Fears have been raised about how crumbling north roads will cope this winter after falling further into disrepair since routine maintenance was abandoned at the start of lockdown.
Already, flooding has badly affected many roads in Aberdeen and Aberdeenshire – while the Rest and Be Thankful was forced to close after heavy rainfall across Argyll caused a landslip.
As winter approaches, councillors are praying that previous Beast from the East-style storms and snowfall do not batter the country’s already fragile road system.
Roads chiefs have been warned repairs on routes across the Highlands, north-east and on the west coast have fallen “well behind schedule”.
And a shortage of construction materials could compound the problem, with shipments from countries such as China being stopped.
It has meant material normally used to repair roads – and much in need as works resume – “suddenly ran out”.
As well as having an adverse impact on driving conditions, the problem could hammer local authority budgets as councils scramble to arrange urgent repairs in the coming months.
As soon as people were told to “stay at home” in March, construction work in Scotland ceased immediately, with the exception of “essential” works.
Road maintenance activities, with the exception of critical safety repairs, were not classed as essential and across Scotland’s councils many road workers were redeployed or furloughed.
The Northern Roads Collaboration Joint Committee – made up of Aberdeen City Council, Aberdeenshire Council, Angus Council, Argyll and Bute Council, Comhairle nan Eilean Siar, Moray Council and Highland Council – recently met to discuss how work has changed.
As winter looms, in regions where historically some roads have struggled under extreme weather conditions, councillors stressed the need for the regions to be ready.
A report prepared by Angus Bodie, programme manager at the Roads Collaboration
Programme, states that the pandemic had a “significant effect” on all councils that make up the committee.
His report states: “Many planned areas have not been adequately prepared in advance of the specialist equipment being brought in.
“In many areas, capital programmes are now well behind schedule, and wider
reviews of those programmes are currently being done.”
At the meeting, Mr Bodie was quizzed on a number of aspects of his report – in particular how the north of Scotland was prepared for winter.
He admitted there had been delays to surface dressing programmes across Scotland and that it was “patchy” and “not consistent” depending on the council area.
He said: “Our supply chains remain pretty vulnerable, particularly around material coming from abroad.
“A couple of months ago a load of construction materials that were coming in, particularly from China, were all stopped so we ran out of things like plaster.
“Simple building materials just suddenly ran out and there were runs across all the building yards trying to find materials.
“Our own quarry materials are still starting up. They’ve been pretty badly affected.
“Part of that is waiting for the market to come back so they some some idea of when their main clients, mainly local authorities, will be looking for materials again.”
In Argyle and Bute, delays mean there will be no surface dressing work carried out this year as there is not enough time.
A council spokeswoman added: “Instead the revised programme will include a mix of traditional resurfacing, surface dressing preparatory works and insitu recycling.”

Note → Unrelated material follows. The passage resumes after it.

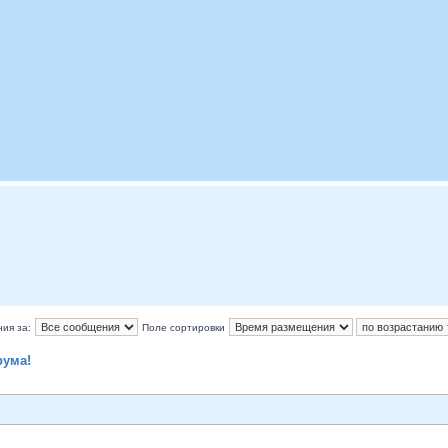
ия за:
Поле сортировки
рума!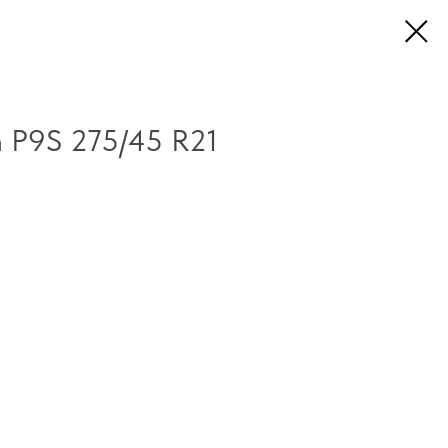
n P9S 275/45 R21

Councillor Trish Robertson, who represents Culloden and Ardersier in the Highlands, asked for “some sort of comparison” on the loss of what will practically be a “whole year’s maintenance” on the road system.

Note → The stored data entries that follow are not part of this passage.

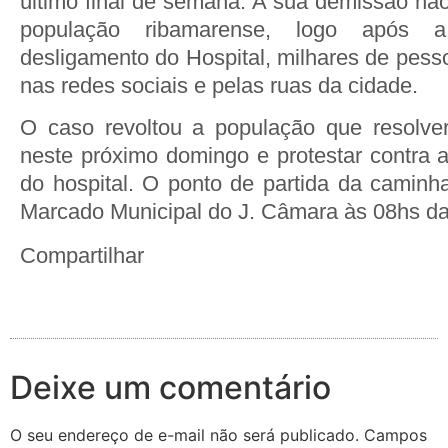
último final de semana. A sua demissão não
população ribamarense, logo após 
desligamento do Hospital, milhares de pes
nas redes sociais e pelas ruas da cidade.
O caso revoltou a população que resolve
neste próximo domingo e protestar contra 
do hospital. O ponto de partida da caminh
Marcado Municipal do J. Câmara às 08hs d
Compartilhar
Deixe um comentário
O seu endereço de e-mail não será publicado.
Campos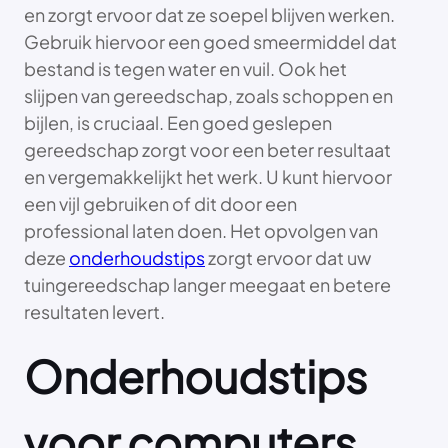
en zorgt ervoor dat ze soepel blijven werken.
Gebruik hiervoor een goed smeermiddel dat
bestand is tegen water en vuil. Ook het
slijpen van gereedschap, zoals schoppen en
bijlen, is cruciaal. Een goed geslepen
gereedschap zorgt voor een beter resultaat
en vergemakkelijkt het werk. U kunt hiervoor
een vijl gebruiken of dit door een
professional laten doen. Het opvolgen van
deze
onderhoudstips
zorgt ervoor dat uw
tuingereedschap langer meegaat en betere
resultaten levert.
Onderhoudstips
voor computers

She added: “What difference does that make, not being able to touch the roads for so many months?”
She was told an answer would be given at a future meeting.
Meanwhile Moray Councillor Theresa Coull, who represents Keith and Cullen, asked about problems with grit and salt ahead of winter.

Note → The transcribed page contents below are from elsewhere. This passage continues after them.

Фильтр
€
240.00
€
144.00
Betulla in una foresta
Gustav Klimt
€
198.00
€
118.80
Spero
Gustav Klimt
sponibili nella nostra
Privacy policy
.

It emerged that, for the most part, salt is sourced from the UK and Ireland for many Scottish local authorities and council officers in Aberdeenshire and the Western Isles said they “did not foresee any problems”.
Meanwhile, Mr Bodie also discussed how Scottish councils had been working together to address the backlog of road repairs across the country.
He said: “All 32 local authorities entered the lockdown individually overnight, but I’m pleased to say I think we are emerging together.
“There is areal synergy of response across the country. We have worked well together.
“We’ve been in control even though it’s been tricky – and there’s a long way to go.”
To watch the full meeting, click below.
How are Scottish councils planning for winter?
The topic of road maintenance will be discussed at future meetings of north and north-east councils.
In Argyll and Bute, delays mean there will be no surface dressing work carried out this year as it does not believe there is not enough time.
Meanwhile in Aberdeen, the council’s operational delivery committee will meet on September 10 to discuss the issue.
In the Highlands, the area road surface dressing programme has been impacted by Covid-19 and the costs associated with the pandemic which have had a “knock-on” effect on the overall council budget.
The surface dressing programme will be discussed at a future meeting of The Highland Council.
A Highland Council spokeswoman added: “Our preparations for winter road maintenance, including gritting and snow and ice clearance are progressing with no current changes to the policy or the priority treatment of routes.
“Clearly, however, the delivery of the service could be impacted should there be workplace absences associated with the pandemic or by further working restrictions introduced by government directive.”